The Denver Broncos & RG3: The Right Fit At The Right Time

John Elway once again showed he’s one of the top executives in football, in refusing to get into a bidding war over Brock Osweiler. Elway let the Houston Texans give an insane $72 million contract over four years to a quarterback who mostly rode a defense to a handful of wins before getting benched in time to let Peyton Manning save the #1 seed in the AFC playoffs in the season finale. It was the smart long-term move for the franchise, but now the question turns to what Denver does in the short-term.

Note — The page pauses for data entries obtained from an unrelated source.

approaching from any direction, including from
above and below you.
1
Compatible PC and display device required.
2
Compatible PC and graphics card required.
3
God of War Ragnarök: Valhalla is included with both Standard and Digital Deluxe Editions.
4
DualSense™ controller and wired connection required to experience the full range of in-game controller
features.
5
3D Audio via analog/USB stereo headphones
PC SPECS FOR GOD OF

The answer has to be for Denver to sign Robert Griffin III, newly released from the Redskins. RG3 comes physically recharged, hungry for redemption and a perfect fit for the Denver offense.

It may turn out that spending the entire year in deep freeze on the Redskins’ bench was the best thing that could have happened for RG3. After enduring two serious leg injuries—the torn ACL to close his rookie year and the dislocated ankle of his third year, he likely needed serious recovery time. Now he’s had it and if he’s not able to be 100 percent physically at this point, it’s fair to say he never will.

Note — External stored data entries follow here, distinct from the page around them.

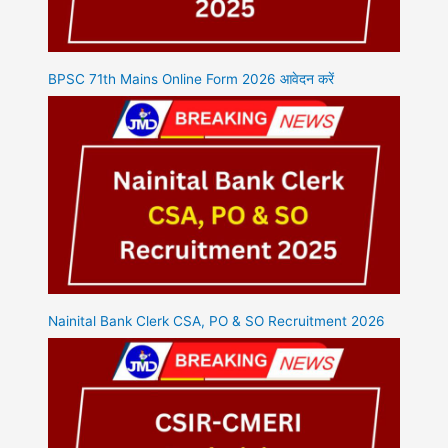
BPSC 71th Mains Online Form 2026 आवेदन करें
Nainital Bank Clerk CSA, PO & SO Recruitment 2026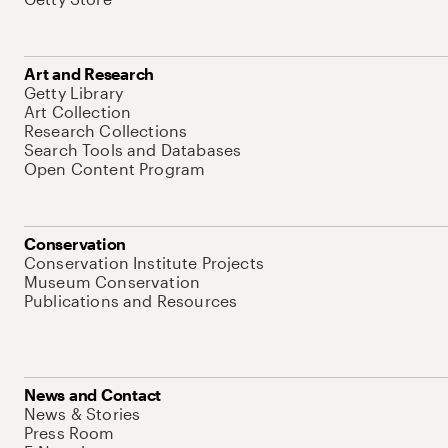
Art and Research
Getty Library
Art Collection
Research Collections
Search Tools and Databases
Open Content Program
Conservation
Conservation Institute Projects
Museum Conservation
Publications and Resources
News and Contact
News & Stories
Press Room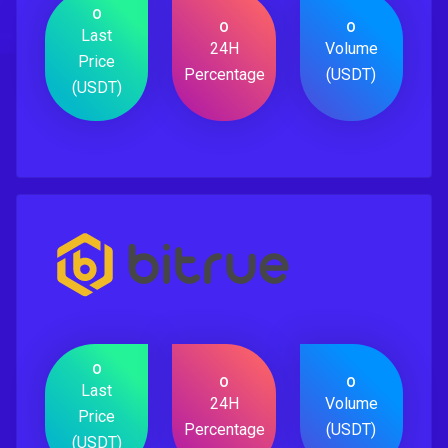
0
0
0
Last
24H
Volume
Price
Percentage
(USDT)
(USDT)
0
0
0
Last
24H
Volume
Price
Percentage
(USDT)
(USDT)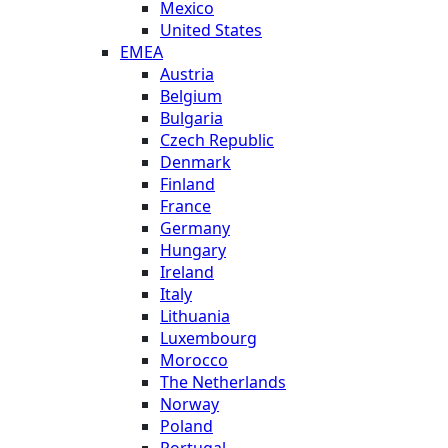
Mexico
United States
EMEA
Austria
Belgium
Bulgaria
Czech Republic
Denmark
Finland
France
Germany
Hungary
Ireland
Italy
Lithuania
Luxembourg
Morocco
The Netherlands
Norway
Poland
Portugal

Griffin enjoyed his rookie-year success on an offense built around play-action, the system designed by Kyle Shanahan. Gary Kubiak and Elway have installed a similar power-oriented system in Denver and there’s nothing like a mobile quarterback to keep the interior of the line loosened up and the play-action game with some read option mixed is tailor-made for RG3.

We have to also assume that RG3 is hungry to prove himself all over again. He comes to an organization that has another rifle-armed quarterback that ran a lot on his youth and gradually, over time, stabilized into a more traditional pocket passer as he got older. Elway was able to use his own personal experience, of winning a Super Bowl(s) at the end of his career to benefit Manning. Now the Denver president can use the experience of his earlier career to benefit Griffin.

This would be a move steeped in some irony. Griffin grew up rooting for Elway and the Denver Broncos. That means RG3 also was rooting for Mike Shanahan. The young quarterback later said that his falling out with Shanahan “broke my heart.” As we saw Griffin decline not only physically, but mentally in recent years, I wondered if he hadn’t been broken to a certain extent by his ruthless former coach who stopped at nothing to smear the quarterback who saved his job in 2012.

But RG3 isn’t the only quarterback to have had problems with Mike Shanahan. John Elway had a public falling out with Shanahan. Who knows, maybe Elway can help the young quarterback get beyond that as well.

Upon word of Osweiler’s departure to Houston, RG3 and Colin Kaepernick have been rumored to be Denver targets. But those aren’t comparable choices. The Broncos would have to trade for Kaepernick and inherit his big contract. RG3 will come cheap, almost certainly less than a $1 million a year. It would be the equivalent of what Seattle had when Russell Wilson played on his cheap rookie contract—it means money to pay the defense.

It also means there’s nothing to lose for Elway. There’s no cost to signing RG3. There’s no realistic option that you’re walking away from.  And the potential upside is a gold mine.